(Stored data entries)

——

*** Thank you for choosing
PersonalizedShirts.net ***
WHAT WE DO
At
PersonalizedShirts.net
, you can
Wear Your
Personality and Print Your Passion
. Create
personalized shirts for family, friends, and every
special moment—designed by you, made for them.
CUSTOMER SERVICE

——

Task goal
Looking at the data above, show all lines where the word "Your" occurs.

Response box
Wear Your
Personality and Print Your Passion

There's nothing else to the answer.